The UN's top relief official said on Tuesday that organized, premeditated sexual attack had become a preferred weapon of war in conflicted parts of Africa, with rapists going unpunished and victims of rape shunned by their communities.
The official, Jan Egeland, undersecretary-general for humanitarian affairs, said that local governments were resisting international efforts to intervene, suppressing evidence of the violence and sometimes charging women with becoming pregnant outside of marriage.
"Although we repeatedly condemn such violence, it persists virtually unchallenged," he said. "Far from making progress, we have regressed. More and more women are being attacked, younger and yet younger children are victims of these atrocities."
Egeland made the comments in an interview and a subsequent briefing to the Security Council on the growing failure to protect civilians caught in armed conflict.

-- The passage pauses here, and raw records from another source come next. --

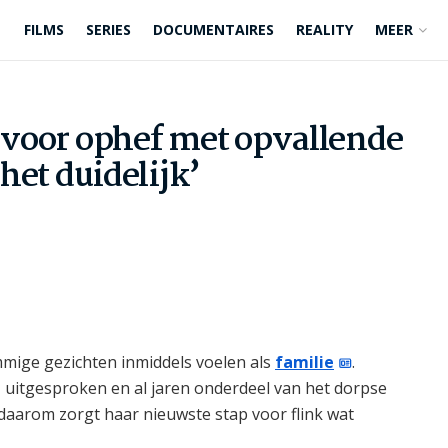
FILMS
SERIES
DOCUMENTAIRES
REALITY
MEER
t voor ophef met opvallende
 het duidelijk’
mige gezichten inmiddels voelen als
familie
.
, uitgesproken en al jaren onderdeel van het dorpse
t daarom zorgt haar nieuwste stap voor flink wat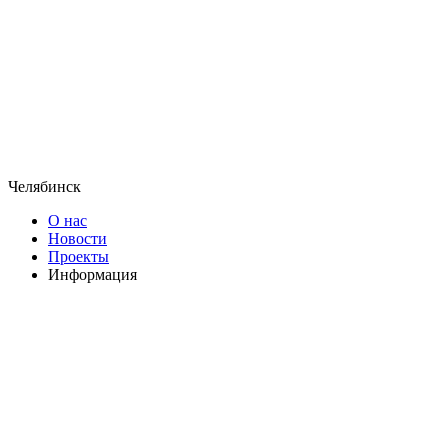
Челябинск
О нас
Новости
Проекты
Информация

"It's much more dangerous to be a civilian in these wars than to be a soldier," he said.
Pointing up the particular vulnerability of women and children, he said that in North Kivu in the Democratic Republic of Congo, a local rights organization reported more than 2,000 cases of "gender-based" violence in April alone. UN officials determined that 50 percent of the victims were minors and that the number of rape victims in the region was more than 25,000 for the year.
In Gulu, in Northern Uganda, at least 60 percent of the women in a displaced persons camp were found to be victims of sexual violence, he reported.
Egeland noted that all religions condemned rape and that tribal discipline and tradition in Africa once made acts of sexual violence unacceptable.
"But there has been such a deterioration in the social and moral fabric that sexual violence has become a method of war, and not just soldiers do it, many civilians do, too," he said. "It's like there are no barriers anymore."
He said these were cultures in which women once enjoyed respect and protection but no longer did because of the effect of these conflicts.
"It's often a method of ethnic humiliation and elimination; attackers say they are implanting themselves and their tribe in you and in effect ending you as a race," he said. It's a vicious racial issue."
Local authorities will not acknowledge the magnitude of the problem, he said, and people who do call attention to it are "not only not praised, they are castigated."
He cited the cases of two members of Doctors Without Borders who documented 500 cases of rape in the Darfur region of Sudan, a number he estimated as only a fraction of the total. The two were arrested by Sudanese authorities and charged with spying.